Young, Black, Fabulous These Are The Musings of a Foreseer

Posted on June 9, 2011, in Beauty, Hair and tagged , , , , , , , , , , . Bookmark the permalink. 1 Comment.

  1. just want to let you know that i appreciate your candor and expression of raw emotions. it’s something that we all fight with from time to time. it’s important to remember what you wrote: that we are all beautiful because we were created in the image of God. of course this was not about a physical image, but the point is we are the creation of our Creator, and “God don’t make no junk,” as they used to say.

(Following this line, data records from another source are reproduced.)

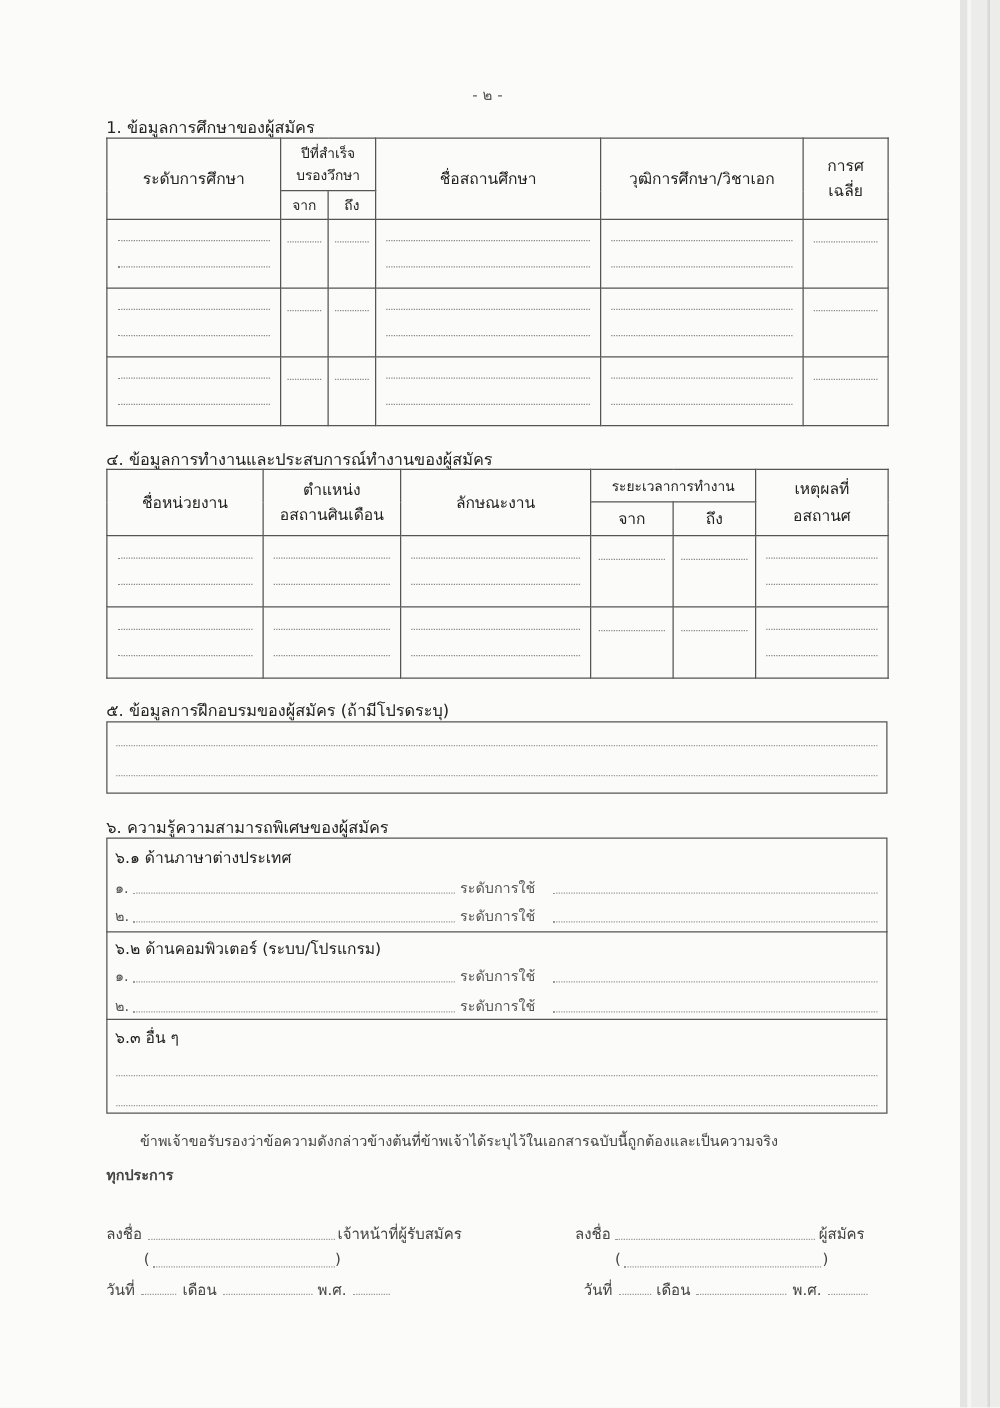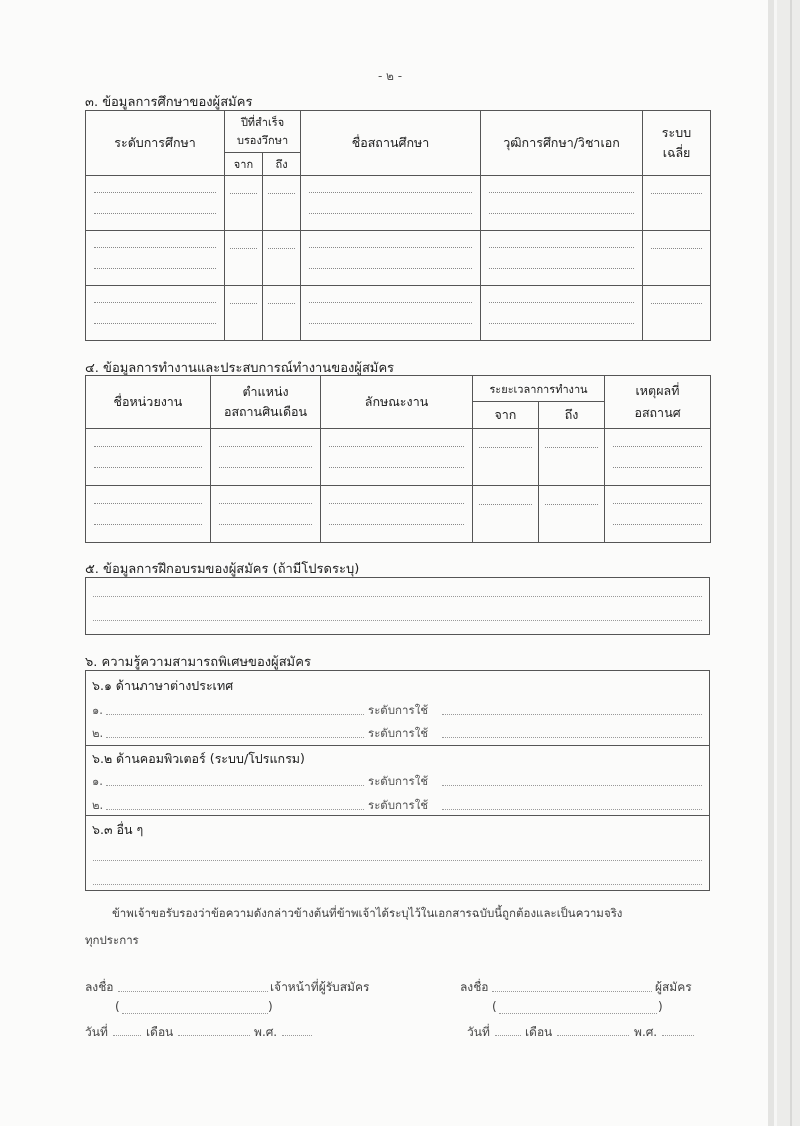--- a/index.html
+++ b/index.html
@@ -48,42 +48,42 @@
 <body>
 
 <div class="page"></div>
 <div class="edge1"></div>
 <div class="edge2"></div>
 <div class="edge3"></div>
 <div class="edge4"></div>
 
 <div class="abs pageno">- ๒ -</div>
 
-<div class="abs sec-title" style="left:85px; top:91px;">๓. ข้อมูลการศึกษาของผู้สมัคร</div>
+<div class="abs sec-title" style="left:85px; top:91px;">1. ข้อมูลการศึกษาของผู้สมัคร</div>
 
 <table class="grid" style="left:85px; top:110px; width:625px;">
   <colgroup>
     <col style="width:139px">
       <col style="width:38px">
       <col style="width:38px">
     <col style="width:180px">
       <col style="width:162px">
       <col style="width:68px">
   </colgroup>
   <tbody>
       <tr style="height:42px">
     <th rowspan="2">ระดับการศึกษา</th>
     <th colspan="2" class="small" style="line-height:18px;">
       <span>ปีที่สำเร็จ</span><br>
       <span>บรองวึกษา</span>
     </th>
     <th rowspan="2">ชื่อสถานศึกษา</th>
     <th rowspan="2">วุฒิการศึกษา/วิชาเอก</th>
     <th rowspan="2" style="line-height:20px;">
-      <span>ระบบ</span><br>
+      <span>การศ</span><br>
       <span>เฉลี่ย</span>
     </th>
   </tr>
   <tr style="height:23px">
     <th class="small">จาก</th>
     <th class="small">ถึง</th>
   </tr>
   <tr style="height:52px">
     <td>
           <div class="cell-lines">
@@ -328,21 +328,21 @@
 <div class="row-text" style="left:368px; top:796px;">ระดับการใช้</div>
 <div class="fill-line" style="left:442px; top:809px; width:260px;"></div>
 
 <div class="divider" style="left:85px; top:815px; width:625px;"></div>
 
 <div class="sub-title" style="left:92px; top:820px;">๖.๓ อื่น ๆ</div>
 <div class="fill-line" style="left:93px; top:860px; width:609px;"></div>
 <div class="fill-line" style="left:93px; top:884px; width:609px;"></div>
 
 <div class="decl" style="left:112px; top:904px;">ข้าพเจ้าขอรับรองว่าข้อความดังกล่าวข้างต้นที่ข้าพเจ้าได้ระบุไว้ในเอกสารฉบับนี้ถูกต้องและเป็นความจริง</div>
-<div class="decl" style="left:85px; top:931px;">ทุกประการ</div>
+<div class="decl" style="left:85px; top:931px;font-weight:bold;">ทุกประการ</div>
 
 <div class="sig" style="left:85px; top:977px;">ลงชื่อ</div>
 <div class="fill-line" style="left:118px; top:991px; width:150px;"></div>
 <div class="sig" style="left:270px; top:977px;">เจ้าหน้าที่ผู้รับสมัคร</div>
 
 <div class="sig" style="left:115px; top:1000px;">(</div>
 <div class="fill-line" style="left:122px; top:1013px; width:146px;"></div>
 <div class="sig" style="left:268px; top:1000px;">)</div>
 
 <div class="sig" style="left:85px; top:1022px;">วันที่</div>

    that said, understand that as women (in general), we will always struggle with the temptation to live up to society’s standards of beauty, because, well, we live in our society, and unless we’re under a rock, we hear the messages that are expressed by the mainstream regarding what constitutes beauty (and what doesn’t). and society’s message is not that beauty is defined by whose image we are made in; rather that we need to be a certain height, weight, shade, have a certain hair grade (and length) and probably possess whatever particular product they’re selling. this is true of white women, us, and all shades/races/elasticities in between.

    as BLACK women, we of course have been subject to not only those messages, but others that have told us that our physique is inferior to that of white women since our arrival in the new world (and this is not unique to the US…just do a search of “pelo malo” (bad hair), “mejorar la raza” (improve the race) and like concepts in latin america). for us, that means that the internal struggle that we have as women is a bit more uphill than what other women may have to face. not fair, but that’s just how it is.

    it does hurt that a social scientist would publish something as biased and unscientific as he did. it hurts that it reflects the sentiments of some people in our society, but it is NOT based on facts or the truth. it’s based on his opinion, and the influence of a history of debasing, dehumanizing and marginalizing a particular group of people. this same influence is also the root of any sentiments of undesirability that we as black women have for our natural hair, nose, skin and other physical features.

    so stay encouraged. whenever you are faced with these sentiments, understand the root of them, shake them off and just keep going forward. don’t get too caught up in the debate over relaxed vs. natural. people will also have their opinions about what you/we do. at the end of the day though, you have to feel comfortable in your own skin (no pun intended). i told myself for about three years that i would go natural before i actually did, but when i did i was ready, and i’m so glad i did. keep doing research, looking up hair care regimens and styles, and when you’re ready, try it. you can always go back to perms if you decide to, and then try again if you want (or not). ultimately, remember that we are beautiful because of our conforming to the unchanging image of who God is, no matter what our shade or texture, chemicals or not.